2

I'm having problem with getting the value of class member after assigning like that:

bool ModeData::setPasswd(char* _pass)
{
    return (this->setString(this->passwd_, _pass) ? true : false);
}

bool ModeData::setOutput(char* _out)
{
    return (this->setString(this->output_, _out) ? true : false);
}

where setString is like that:

bool ModeData::setString(char* _toStr, char* _fromStr)
{
    // check if already exists and delete
    this->delIfPresent(_toStr);

    // allocate space for the new string
    _toStr = new char[strlen(_fromStr) + 1];

    // copy new string
    if(strcpy(_toStr, _fromStr))
    {
        return true;
    }

    // if something gone wrong return 'false'
    return false;
}

and then if I want to print the value of this->passwd_, I get nothing. I think the pointers are lost somewhere when passing through methods, but I'm not sure.

4

1 回答 1

3

You should pass your pointers by ref... No, NO! Wait a moment. You should not use pointers, you should use std::string instead! That will make your life so much easier.

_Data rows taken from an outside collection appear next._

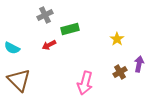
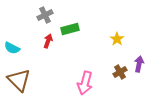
red arrow: moved 1 px left, 4 px up; rotated 136 degrees clockwise
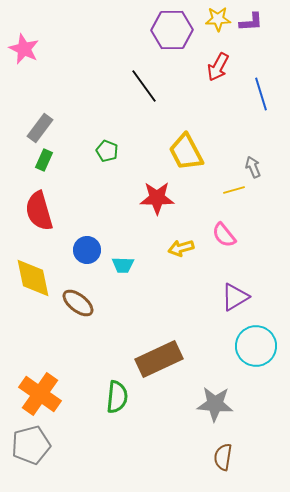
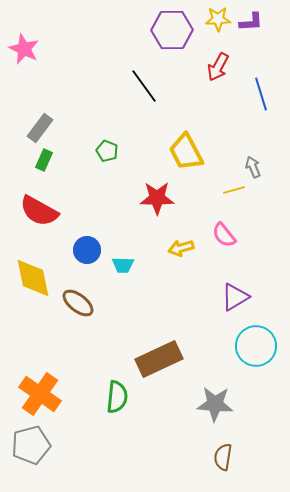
red semicircle: rotated 45 degrees counterclockwise
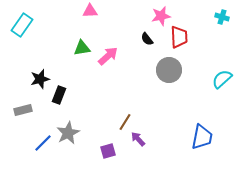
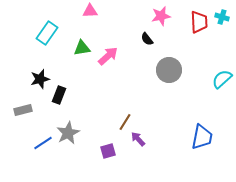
cyan rectangle: moved 25 px right, 8 px down
red trapezoid: moved 20 px right, 15 px up
blue line: rotated 12 degrees clockwise
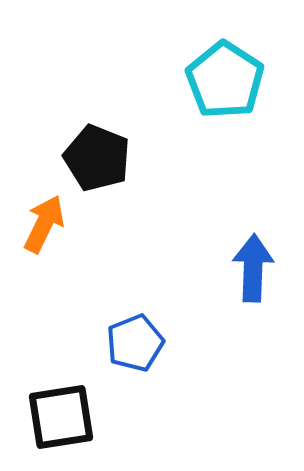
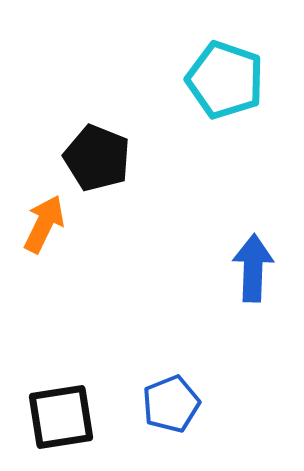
cyan pentagon: rotated 14 degrees counterclockwise
blue pentagon: moved 36 px right, 61 px down
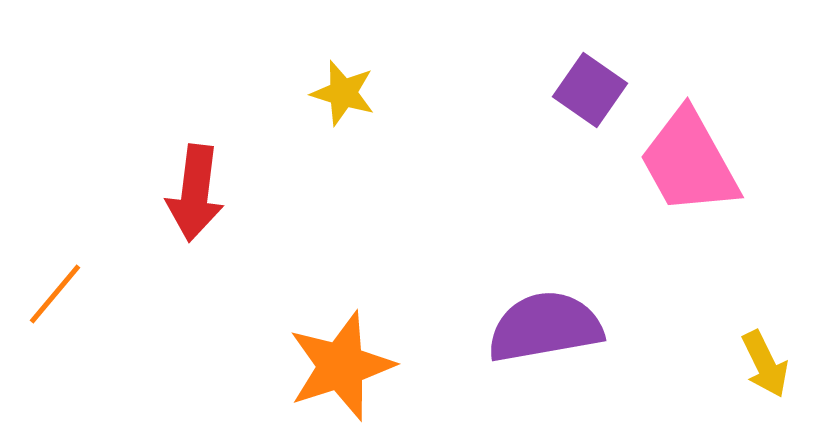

This said, if you really want to use pointers, then the problem is that you are passing them by value. The changes done to those pointers (in particular, the assignment in _toStr = new char[strlen(_fromStr) + 1];) won't be visible to the caller once the function returns - and as a side effect, your program is leaking memory.

To fix this, pass your pointers by reference:

    bool ModeData::setString(char*& _toStr, char*& _fromStr)
//                                ^              ^

And don't forget to delete[] arrays allocated with new[], or you will have a memory leak. But let me give you that advice once more: use std::string instead of doing manual memory management through raw pointers.